___ Lerntext ___

In den Evangelien lesen wir über das Wirken Jesu, seine Kreuzigung auf Golgatha und seine Auferstehung von den Toten, danach beginnt Lukas die Apostelgeschichte mit der Himmelfahrt Christi. Es folgt das mächtige Pfingstgeschehen mit der Ausgießung des Heiligen Geistes. Die erste christliche Gemeinde entsteht und sie „blieben beständig in der Lehre der Apostel und in der Gemeindeschaft und im Brotbrechen und im Gebet“ (Apg. 2, 42). Danach schildert Lukas wie durch Gottes Wort und Wunder, in Freude und Gericht, durch Angriffe und Errettungen die Gemeinde weiter wächst. Das erste Märtyrerblut fließt als Stephanus gesteinigt wird.

___ Vorliegende Einträge ___

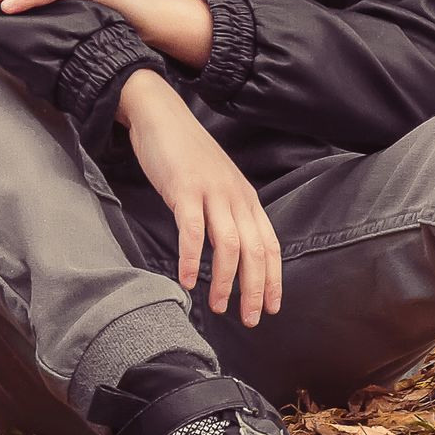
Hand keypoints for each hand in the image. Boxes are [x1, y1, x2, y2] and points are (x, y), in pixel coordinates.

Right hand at [117, 71, 281, 327]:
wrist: (161, 114)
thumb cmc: (185, 153)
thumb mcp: (216, 182)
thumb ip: (226, 211)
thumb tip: (230, 249)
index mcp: (246, 197)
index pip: (270, 245)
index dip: (273, 279)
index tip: (271, 308)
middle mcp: (235, 196)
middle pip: (255, 250)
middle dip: (255, 289)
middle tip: (249, 320)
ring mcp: (211, 192)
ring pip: (229, 245)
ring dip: (226, 280)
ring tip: (219, 306)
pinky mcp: (184, 189)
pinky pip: (192, 230)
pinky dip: (192, 258)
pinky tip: (187, 280)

___

Arbeitsauftrag: Prüfen Sie, ob die Aussagen (a) Lukas beginnt die Apostelgeschichte mit der Himmelfahrt Christi, (b) die Ausgießung des Heiligen Geistes geht der Himmelfahrt voraus und (c) Stephanus wird gekreuzigt mit dem Lerntext übereinstimmen. Antworten Sie jeweils mit Ja oder Nein und zitieren Sie wörtlich die entscheidenden Worte des Textes. Die Zeilen spielen hierfür keine Rolle.

Lösung:
(a) Ja: „danach beginnt Lukas die Apostelgeschichte mit der Himmelfahrt Christi“
(b) Nein: „Es folgt das mächtige Pfingstgeschehen mit der Ausgießung des Heiligen Geistes.“
(c) Nein: „Das erste Märtyrerblut fließt als Stephanus gesteinigt wird.“